Copy out, from the data below, each line in which the word "IUCN" occurs.
Start of Provided records
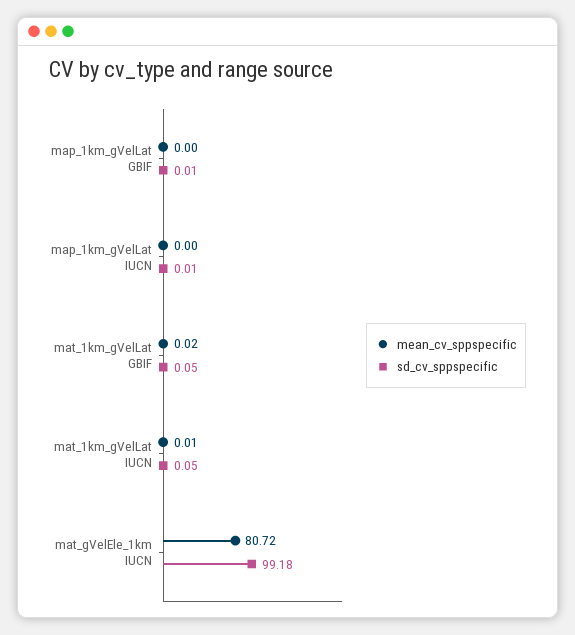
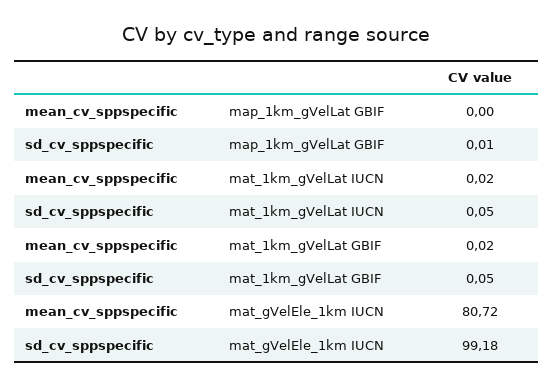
mean_cv_sppspecific, map_1km_gVelLat IUCN: 0 -> none
sd_cv_sppspecific, map_1km_gVelLat IUCN: 0.01 -> none
mean_cv_sppspecific, mat_1km_gVelLat IUCN: 0.01 -> 0.02

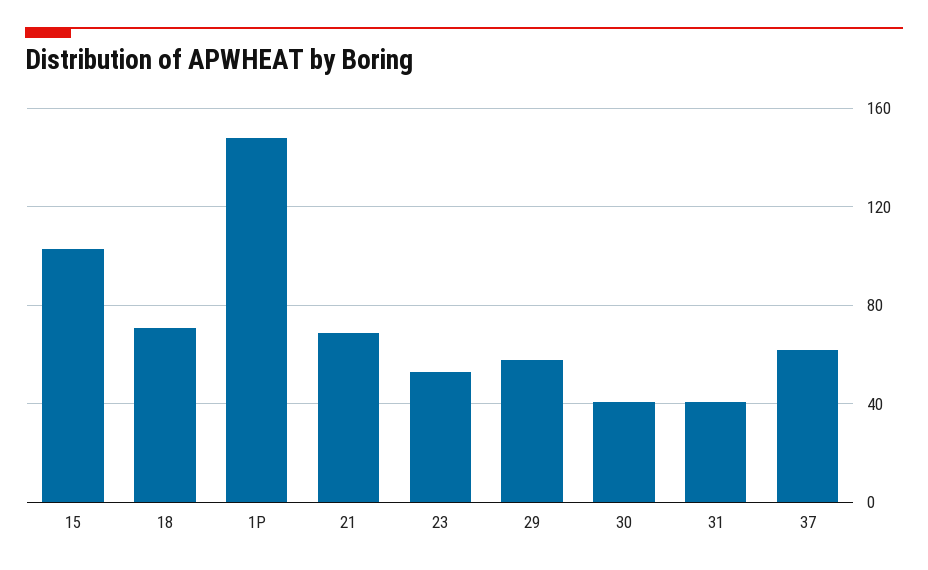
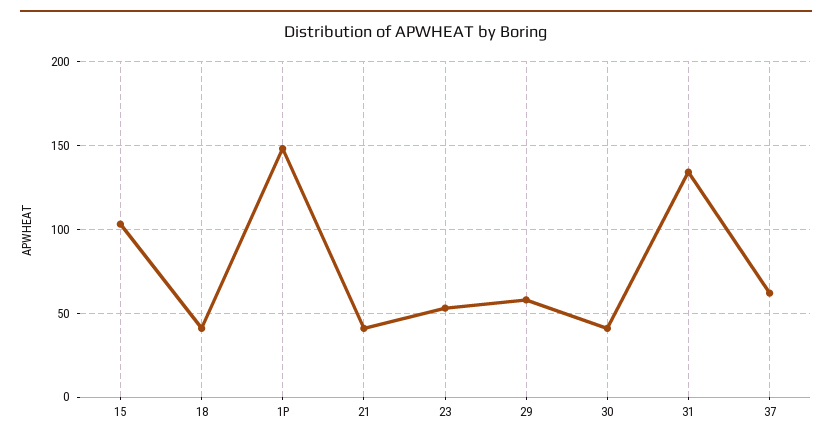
18: 70 -> 40
21: 70 -> 40
31: 40 -> 135

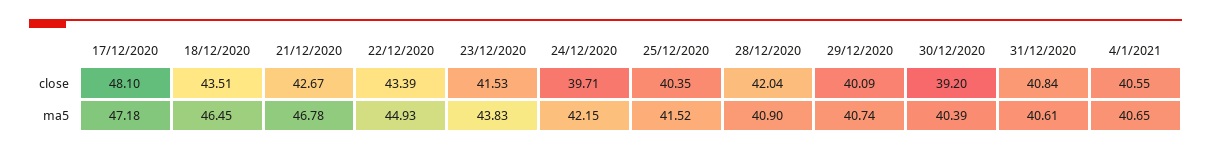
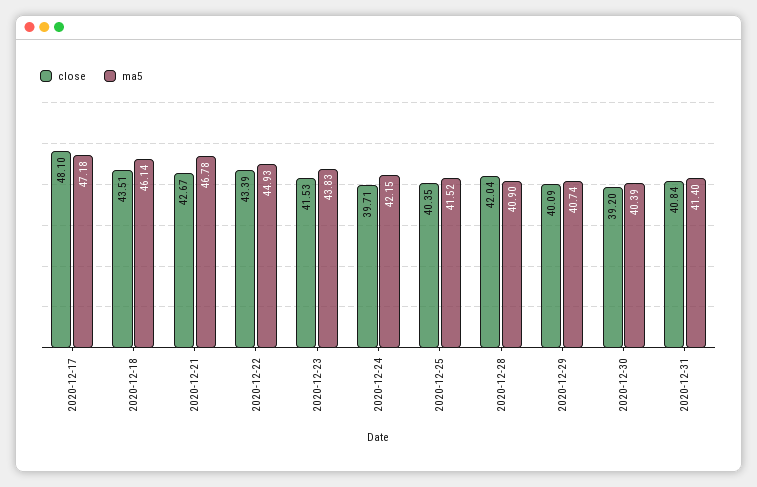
close, 4/1/2021: 40.55 -> none
ma5, 18/12/2020: 46.45 -> 46.14
ma5, 31/12/2020: 40.61 -> 41.4
ma5, 4/1/2021: 40.65 -> none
End of Provided records
Output of the task
mean_cv_sppspecific, map_1km_gVelLat IUCN: 0 -> none
sd_cv_sppspecific, map_1km_gVelLat IUCN: 0.01 -> none
mean_cv_sppspecific, mat_1km_gVelLat IUCN: 0.01 -> 0.02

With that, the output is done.